The magic solution to all this – at least, in theory – lies in computer algorithms. Google's search engine reportedly has 57 "signals" that shape search results in different ways for each individual user, tailoring them to stop us from getting annoyed at irrelevant stuff or, heaven forbid, switching to another search engine instead. New web services constantly reassure us that they won't overload us because their algorithms – their ability to second guess us – are masterpieces of software engineering. But there's a limit to what they can achieve. Facebook, for example, keeps track of the people with whom we interact most often and prioritises news from those people. Because of this, I know that my friend Tommy just had a bad experience on eBay with a bloke in Finland who won't pay up – but an old friend of mine I'm not in regular touch with had a baby last month and I didn't even know she was pregnant. Facebook could never have known that I wanted to know about this.

Similarly, Google recently launched a "Priority Inbox" service which intuitively learns which emails are important to you. But I get emails every week from a service called Songkick, telling me about gigs by bands that appear in my iTunes library; I delete almost all of them without opening them, but once in a blue moon the subject line will alert me that Todd Rundgren is coming to town and I'll open it eagerly. Google has no idea that I like Todd Rundgren, because I haven't told it. Maybe I should.
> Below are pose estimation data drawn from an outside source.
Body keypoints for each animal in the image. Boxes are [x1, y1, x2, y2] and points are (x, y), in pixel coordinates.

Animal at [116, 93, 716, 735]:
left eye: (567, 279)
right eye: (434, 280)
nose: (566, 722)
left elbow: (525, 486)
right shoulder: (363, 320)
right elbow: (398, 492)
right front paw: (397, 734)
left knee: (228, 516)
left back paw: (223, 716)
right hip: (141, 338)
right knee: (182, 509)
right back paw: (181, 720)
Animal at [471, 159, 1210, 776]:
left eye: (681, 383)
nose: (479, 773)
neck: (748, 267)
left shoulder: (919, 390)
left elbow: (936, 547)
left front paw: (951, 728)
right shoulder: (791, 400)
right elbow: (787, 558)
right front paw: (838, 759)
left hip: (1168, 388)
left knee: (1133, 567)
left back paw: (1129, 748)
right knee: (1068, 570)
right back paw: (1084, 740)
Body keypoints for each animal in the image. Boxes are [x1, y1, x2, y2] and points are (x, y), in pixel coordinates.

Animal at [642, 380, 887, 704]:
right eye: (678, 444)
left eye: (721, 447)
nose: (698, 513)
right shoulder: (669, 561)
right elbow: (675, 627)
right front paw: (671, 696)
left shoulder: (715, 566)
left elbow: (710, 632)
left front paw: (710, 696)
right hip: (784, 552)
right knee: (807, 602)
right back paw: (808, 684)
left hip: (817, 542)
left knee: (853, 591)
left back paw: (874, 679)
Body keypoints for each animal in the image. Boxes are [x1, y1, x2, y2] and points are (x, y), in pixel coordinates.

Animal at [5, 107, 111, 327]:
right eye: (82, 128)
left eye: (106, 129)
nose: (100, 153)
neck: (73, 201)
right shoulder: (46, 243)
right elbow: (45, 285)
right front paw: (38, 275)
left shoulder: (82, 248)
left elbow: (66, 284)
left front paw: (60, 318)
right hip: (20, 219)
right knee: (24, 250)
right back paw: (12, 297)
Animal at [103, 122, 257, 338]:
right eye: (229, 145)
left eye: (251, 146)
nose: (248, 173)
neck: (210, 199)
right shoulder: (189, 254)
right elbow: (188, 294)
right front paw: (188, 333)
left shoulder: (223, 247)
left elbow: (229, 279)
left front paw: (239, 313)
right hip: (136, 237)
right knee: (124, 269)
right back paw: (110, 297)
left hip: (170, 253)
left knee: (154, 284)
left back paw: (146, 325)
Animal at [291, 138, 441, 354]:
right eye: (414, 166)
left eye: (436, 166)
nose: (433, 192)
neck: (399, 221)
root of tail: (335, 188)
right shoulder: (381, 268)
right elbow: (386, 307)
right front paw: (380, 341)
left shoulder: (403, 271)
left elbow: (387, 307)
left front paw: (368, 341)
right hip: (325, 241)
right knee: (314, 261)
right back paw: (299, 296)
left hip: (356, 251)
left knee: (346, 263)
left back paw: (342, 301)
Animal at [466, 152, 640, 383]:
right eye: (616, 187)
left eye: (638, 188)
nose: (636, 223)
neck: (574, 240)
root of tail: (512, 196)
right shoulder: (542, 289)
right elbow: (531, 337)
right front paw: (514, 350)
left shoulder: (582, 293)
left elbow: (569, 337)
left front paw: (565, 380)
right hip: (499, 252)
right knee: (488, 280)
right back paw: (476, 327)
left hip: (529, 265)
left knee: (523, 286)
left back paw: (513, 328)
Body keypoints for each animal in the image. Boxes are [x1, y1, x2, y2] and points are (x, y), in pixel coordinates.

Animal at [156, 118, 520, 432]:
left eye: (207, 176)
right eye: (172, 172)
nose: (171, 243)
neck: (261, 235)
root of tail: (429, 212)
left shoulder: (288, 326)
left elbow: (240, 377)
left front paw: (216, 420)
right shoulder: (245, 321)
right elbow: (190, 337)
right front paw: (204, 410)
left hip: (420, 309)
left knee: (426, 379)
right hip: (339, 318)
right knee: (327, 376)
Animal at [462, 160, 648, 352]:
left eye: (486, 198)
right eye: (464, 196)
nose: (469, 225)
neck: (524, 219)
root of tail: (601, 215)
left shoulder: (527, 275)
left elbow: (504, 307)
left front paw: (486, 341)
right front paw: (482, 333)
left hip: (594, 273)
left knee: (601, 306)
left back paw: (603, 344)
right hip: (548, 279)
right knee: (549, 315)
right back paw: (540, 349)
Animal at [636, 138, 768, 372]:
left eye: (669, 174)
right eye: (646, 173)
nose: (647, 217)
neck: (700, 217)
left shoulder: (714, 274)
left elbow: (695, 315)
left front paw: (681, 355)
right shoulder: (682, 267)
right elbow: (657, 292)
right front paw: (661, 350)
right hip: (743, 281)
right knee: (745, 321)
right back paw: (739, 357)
One school of thought believes that this kind of filter failure – the ignorance of the algorithm – is having a more insidious effect. In his book The Filter Bubble: What the Internet is Hiding From You, Eli Pariser suggests that this tailoring of internet content for personal consumption isolates us "in a web of one"; we're offered links that we might like, we reinforce that supposition by clicking on them, which ends up creating a very narrow, highly distilled and somewhat distorted information channel. The algorithms may be doing their job perfectly, but Pariser believes that relying on them to combat information overload could have grim consequences for media, community and democracy.

What's the alternative? If I knew, I'd probably be sipping a cool drink next to a swimming pool in Palo Alto while the phone rings off the hook. Perhaps the most interesting development is "personalised serendipity" or "unexpected relevance"; services such as My6Sense and TrapIt, for example, are filters that emulate a more natural discovery process, throwing up stuff that traditional algorithms might not. But they're still automated filters that are filtering a bunch of filters; to succeed, the filters have to gain our trust and some of us are running out of patience.

In lifestyle magazines you'll regularly read the tales of some writer or other who spent a week in "digital detox", a cold-turkey scenario that supposedly offers perspective on the information age – but it's only of anecdotal value.

Modern life just isn't like that. The internet has become indispensable; that's not simply the view of a bespectacled geek like myself, that's the view of many governments around the world who are trying to establish internet access as a human right.

Essentially, it's up to us. It's a mental issue. Our frustration at filter failure wouldn't exist if we didn't feel the pressure to keep up with the information flow. We don't need to read everything we're told to read or watch everything that we're told to watch. Completism is dead; it's a matter of dipping in and dipping out. Don't worry. Just let the information go.